Cascina, Serena Bortone presenta il suo nuovo romanzo alla Biblioteca Impastato
Appuntamento sabato 18 aprile incontro con l’autrice e dialogo con la giornalista Francesca Franceschi
Un nuovo appuntamento culturale dedicato alla narrativa contemporanea è in programma sabato 18 aprile alle ore 21 alla Biblioteca Peppino Impastato di Cascina, dove la giornalista e scrittrice Serena Bortone presenterà il suo ultimo romanzo Le Dirimpettaie, edito da Rizzoli.
A dialogare con l’autrice sarà la giornalista Francesca Franceschi.
Ha scritto il Comune di Cascina.
Un appuntamento con la narrativa contemporanea e con una delle voci più riconoscibili del giornalismo italiano. Sabato 18 aprile, alle ore 21, la Biblioteca Peppino Impastato ospiterà Serena Bortone per la presentazione del suo nuovo romanzo "Le Dirimpettaie", Rizzoli editore. L’autrice dialogherà con la giornalista Francesca Franceschi.

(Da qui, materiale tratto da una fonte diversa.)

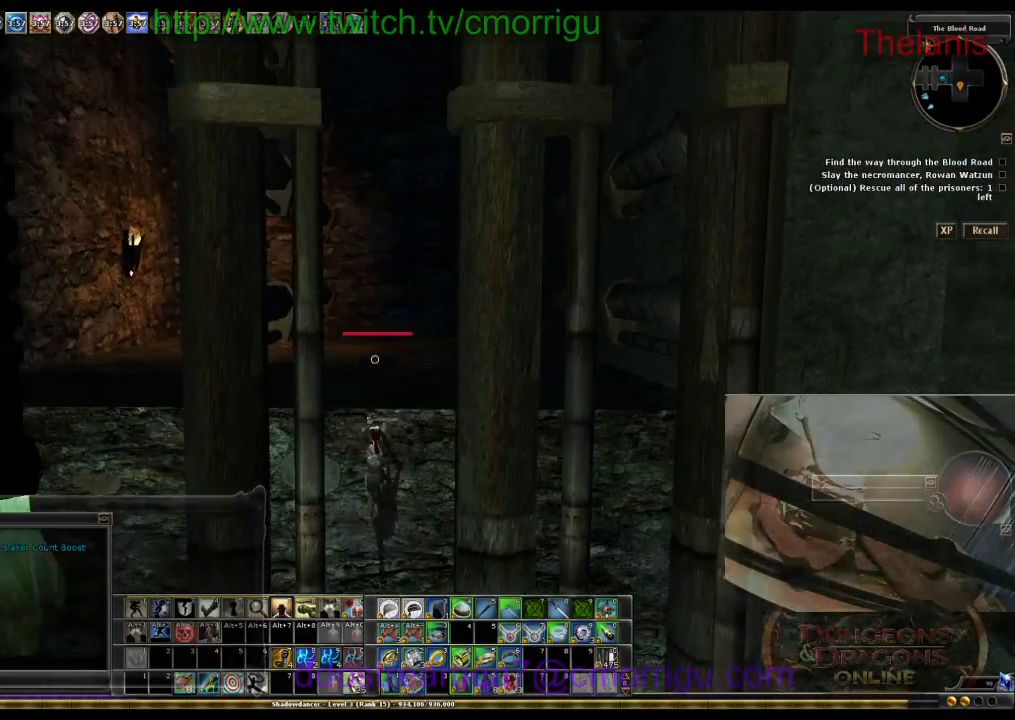
{"keys": ["d", "w"], "events": [[333, "d", "down"]]}
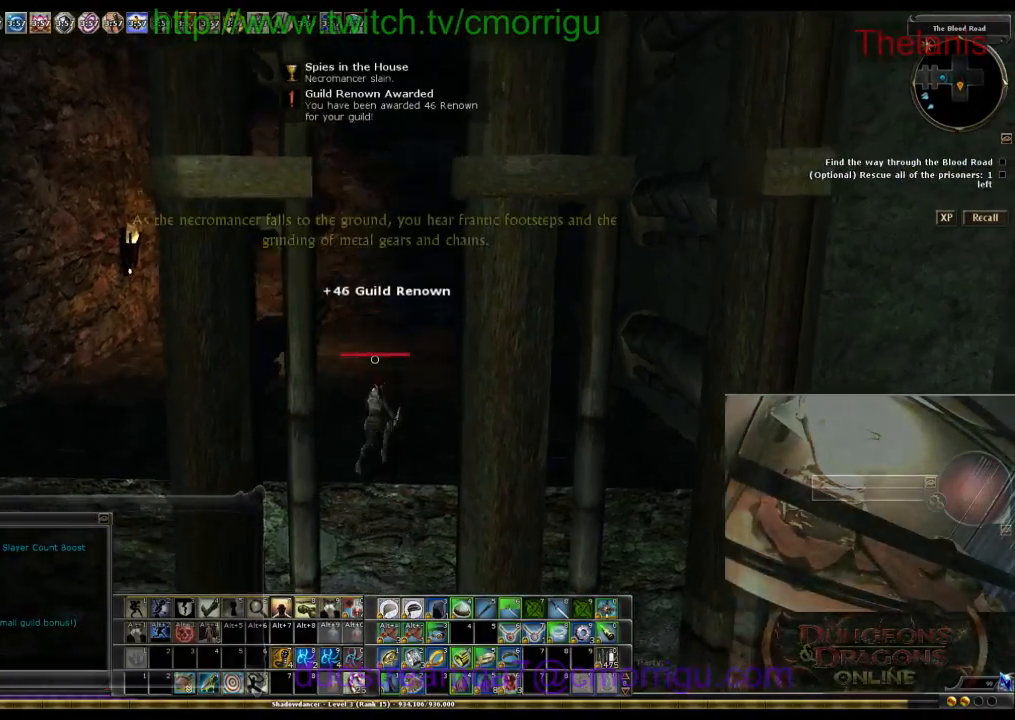
{"keys": ["d"], "events": [[367, "w", "up"]]}
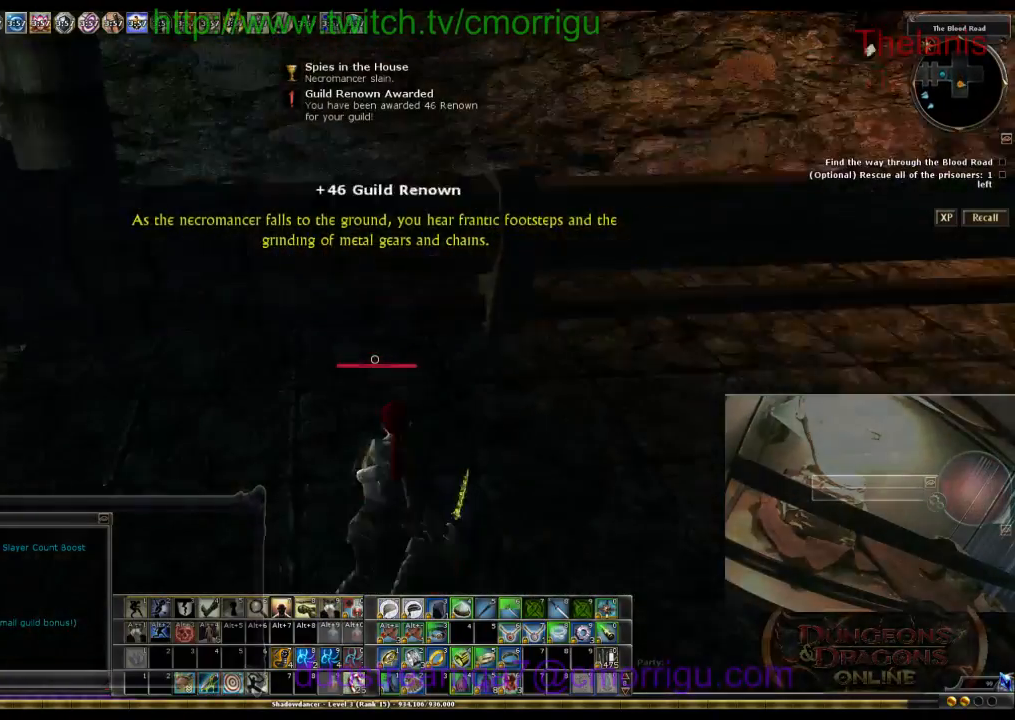
{"keys": [], "events": [[67, "d", "up"]]}
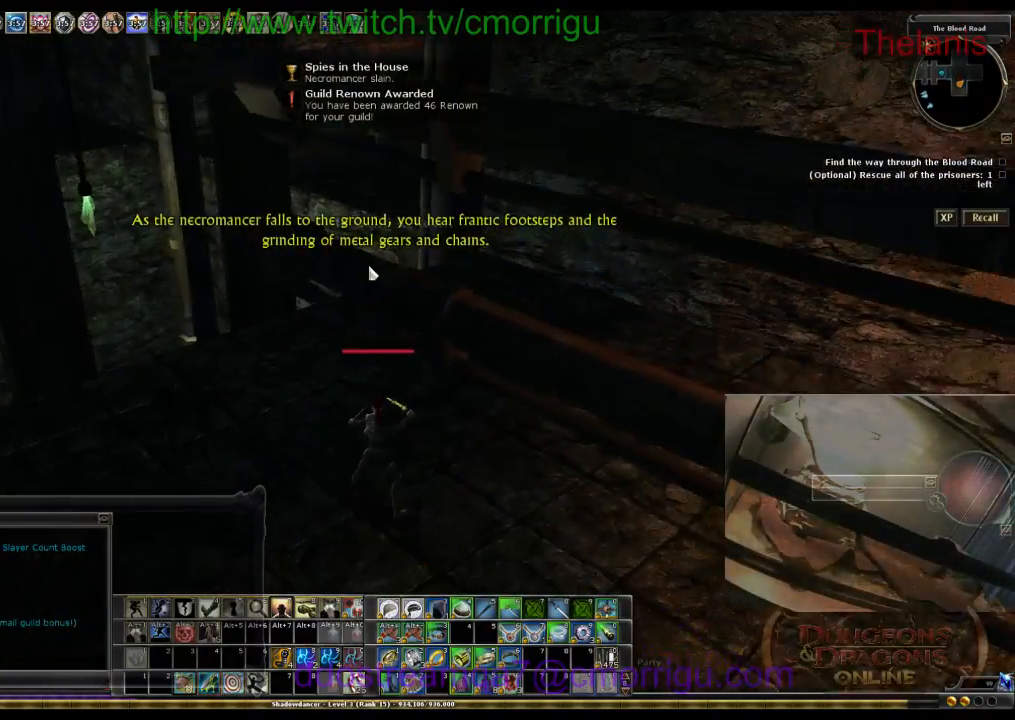
{"keys": ["s"], "events": [[433, "s", "down"]]}
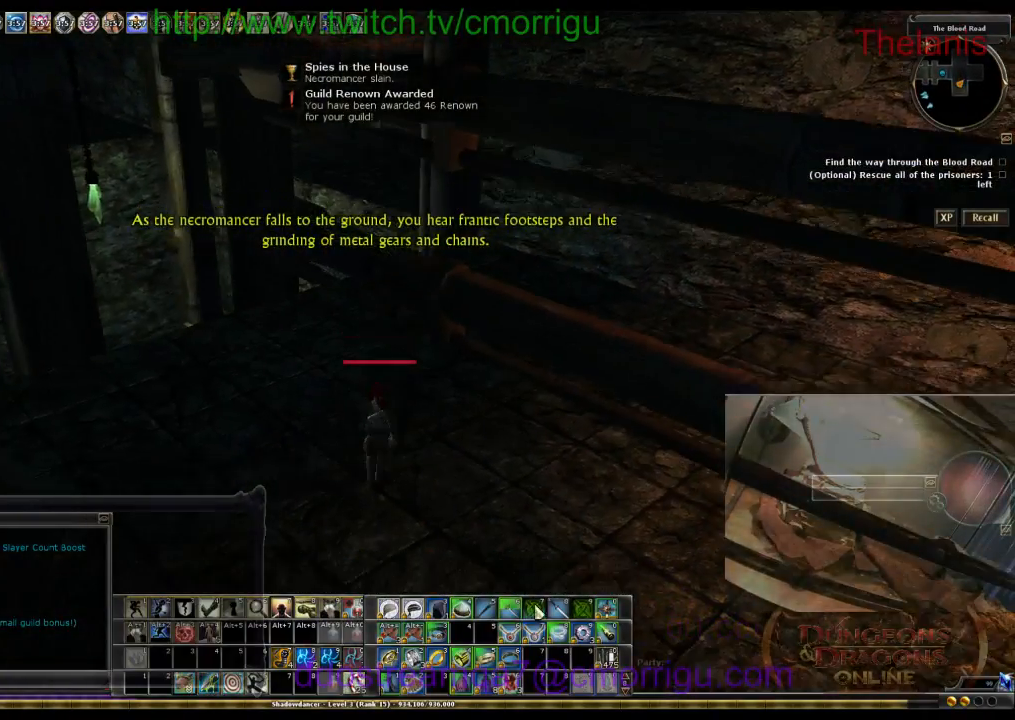
{"keys": [], "events": [[167, "s", "up"]]}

L’iniziativa si inserisce nel calendario delle attività culturali dedicate alla promozione della lettura e al confronto con autori protagonisti del panorama nazionale. Serena Bortone, volto noto della televisione e firma autorevole del giornalismo italiano, incontra il pubblico per raccontare un romanzo che ruota attorno alla figura di tre donne. Tre vite che si incontrano sul pianerottolo e piano piano diventano indispensabili l'una per l'altra, legate da un'amicizia quotidiana, fatta di confidenze, silenzi e osservazioni reciproche. Cresciute in un mondo che assegna ruoli rigidi alle donne, le tre amiche affrontano matrimoni spesso più di convenienza che sentimentali, maternità vissute tra dovere e ambivalenza, desideri repressi, tradimenti e improvvise fughe. Intorno a loro si muove un Paese in trasformazione: il boom economico, la Dolce Vita, l'emancipazione femminile, il divorzio. In un arco temporale che si estende dagli anni Sessanta al Capodanno del nuovo millennio, Serena Bortone ci regala tre donne indimenticabili, imprigionate in una vita dove il "buon matrimonio" non corrisponde a felicità. "Le Dirimpettaie" è un romanzo che osserva da vicino l’intimità delle persone, restituendo con sensibilità e ironia dinamiche quotidiane e legami umani. Un racconto che invita a guardare “dall’altra parte”, a interrogarsi su ciò che ci unisce e ci separa.
La serata sarà occasione di dialogo con l’autrice e di confronto diretto con il pubblico. Ingresso libero, fino a esaurimento posti.